New Delhi: A mountain range older than the Himalayas, a “living defence system” for Delhi, and yet quietly, steadily eroding. That tension anchored a substantive discussion on the Aravallis at the India International Centre earlier this month, where a seminar marking 90 years of Lodhi Garden widened into a deeper reflection on the region’s ecological future.
Titled Aravalli—Sentinel of Delhi NCR Ecosystem, the evening brought together students, researchers and experts across disciplines of biology, geology, environmental policy and more for a thorough exploration of a landscape often spoken about, but rarely understood in its entirety.
Chairing the discussion, Suhas Borker, founder member of the Green Circle of Delhi, began with an anecdote tracing the origins of civic environmentalism in the capital. In 1992, he recalled, a seemingly minor decision to ban dogs from Lodhi Garden prompted a pushback that eventually led to the rule’s reversal and the formation of the Green Circle. “The trigger was very, very small,” he said, but it grew into a broader effort to adopt and conserve green areas across New Delhi as part of a heritage and ecological initiative. From there, he turned to the Aravallis, calling them “the last line,” a living defence system for the city.
Ashok Lavasa, former Union Secretary of Environment, pointed to the irony at the heart of the moment. “We are talking about the oldest mountain range being destroyed, while celebrating a flourishing garden.”
Reflecting on a lifetime spent living alongside the Aravallis, he flagged mining as one of the most exploitative pressures on the range and pointed to inconsistencies in governance. Courts that were once “staunch protectors” have gradually become “accommodative adjudicators”, signalling a broader shift in institutional response.
CP Rajendran, Professor at the National Institute of Advanced Studies, Bengaluru, followed virtually with a presentation, outlining the geological origins of the Aravalli system and the ecological services it continues to provide—from groundwater recharge to climate regulation.
That scientific framing was sharpened by Ghazala Shahabuddin, ecologist and visiting professor at Ashoka University, who described the current approach to the Aravallis as a symbol of apathy. “It’s not just about forest cover,” she said, critiquing a lingering colonial tendency to define forests narrowly. The Aravallis may not have dense canopy, but they sustain a high water table and support diverse native and rare species, many now struggling to regenerate as habitats shrink.
Also read: What are the Aravallis? The decades-long quest to define a 2-billion-year-old range
Listen to the people
CR Babu, Professor Emeritus at the Centre for Environmental Management of Degraded Ecosystems (CEMDE), University of Delhi, offered a counterpoint in possibility. Through before-and-after images of the Aravalli Biodiversity Park, he demonstrated what sustained restoration can achieve in just 20 years, transforming a degraded landscape into a thriving ecosystem. Bird species alone, he noted, have risen from around 30 to nearly 200, including some not recorded in the region for 50 to 100 years.

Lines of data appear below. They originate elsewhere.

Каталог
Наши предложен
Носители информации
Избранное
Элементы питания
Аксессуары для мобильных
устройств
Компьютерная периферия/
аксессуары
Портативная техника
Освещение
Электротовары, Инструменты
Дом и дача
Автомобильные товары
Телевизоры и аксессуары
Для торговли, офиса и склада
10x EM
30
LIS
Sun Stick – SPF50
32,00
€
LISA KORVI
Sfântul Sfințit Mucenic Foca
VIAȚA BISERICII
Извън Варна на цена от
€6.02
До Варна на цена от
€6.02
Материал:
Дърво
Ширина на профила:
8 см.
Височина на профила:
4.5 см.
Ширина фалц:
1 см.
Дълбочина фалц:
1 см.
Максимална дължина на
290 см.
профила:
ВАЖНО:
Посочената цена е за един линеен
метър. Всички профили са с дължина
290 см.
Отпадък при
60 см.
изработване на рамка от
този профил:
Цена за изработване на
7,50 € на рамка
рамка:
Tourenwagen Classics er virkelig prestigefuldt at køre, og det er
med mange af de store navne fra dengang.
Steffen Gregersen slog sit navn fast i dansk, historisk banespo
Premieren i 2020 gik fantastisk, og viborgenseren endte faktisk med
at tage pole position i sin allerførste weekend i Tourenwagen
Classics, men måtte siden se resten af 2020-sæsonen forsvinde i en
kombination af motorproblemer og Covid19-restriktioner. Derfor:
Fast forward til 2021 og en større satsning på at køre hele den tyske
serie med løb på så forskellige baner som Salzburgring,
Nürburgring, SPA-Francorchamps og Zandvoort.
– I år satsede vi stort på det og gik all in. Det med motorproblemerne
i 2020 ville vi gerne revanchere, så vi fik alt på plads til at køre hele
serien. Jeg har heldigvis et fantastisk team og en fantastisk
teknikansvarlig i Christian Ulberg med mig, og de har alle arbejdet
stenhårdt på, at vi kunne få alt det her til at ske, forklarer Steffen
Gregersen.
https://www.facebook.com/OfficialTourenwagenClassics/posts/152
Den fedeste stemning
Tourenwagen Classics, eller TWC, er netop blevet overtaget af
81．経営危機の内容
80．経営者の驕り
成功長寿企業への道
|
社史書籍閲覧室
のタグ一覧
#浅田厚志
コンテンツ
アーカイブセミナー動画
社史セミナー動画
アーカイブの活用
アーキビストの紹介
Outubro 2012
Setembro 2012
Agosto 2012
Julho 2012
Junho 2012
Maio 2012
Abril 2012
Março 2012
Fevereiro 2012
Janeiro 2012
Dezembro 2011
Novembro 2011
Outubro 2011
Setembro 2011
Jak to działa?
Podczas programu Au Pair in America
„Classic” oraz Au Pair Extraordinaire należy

“Aravalli Biodiversity Park can be used as a model for restoration,” he said.
Yet, as Neelam Ahluwalia, founder member of People for Aravallis, pointed out, the view from the ground remains worrying. Drawing on her work with rural communities across the 700-kilometre range, she described the Aravallis as “extremely threatened”. The problem, she suggested, is not a lack of knowledge but a lack of listening.
“Nobody is listening to the people,” she said.
Former Chief Secretary of Delhi, PK Tripathi brought the discussion back to the question of responsibility. “We cannot sit alone thinking that the government or the courts will take care of the problem,” he said, emphasising the need for greater public awareness.
Drawing on personal experience, he recalled a time when communities were directly dependent on local ecosystems and, in turn, protected them through both necessity and cultural belief. That relationship, he argued, has since shifted. “The sacred part has gone, and the economic part has come in,” he said. While forests, he noted, can be regenerated, hills cannot, making the loss of the Aravallis irreversible.
Despite the depth of the discussion, the evening did not end in neat conclusions. Instead, it opened outwards. Questions from students, researchers and attendees carried the conversation forward, each probing a different facet of the crisis. The exchange was as engaged as it was restless, reflecting both the complexity of the issue and the urgency it demands.